[Excerpts from a dataset]
---------------
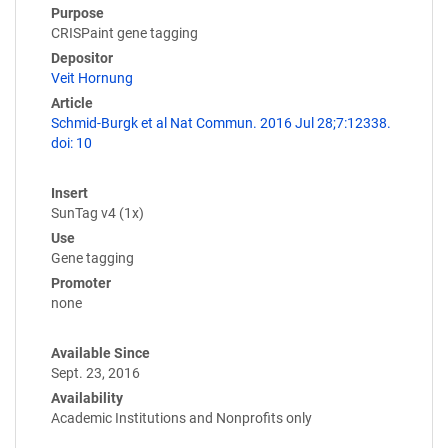
Purpose
CRISPaint gene tagging
Depositor
Veit Hornung
Article
Schmid-Burgk et al Nat Commun. 2016 Jul 28;7:12338.
doi: 10
Insert
SunTag v4 (1x)
Use
Gene tagging
Promoter
none
Available Since
Sept. 23, 2016
Availability
Academic Institutions and Nonprofits only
---------------
▶ TASK REQUIREMENTS: Across all of the records above, how many lines include the string "tagging"? Answer with one number only.

▶ SOLUTION BELOW: 2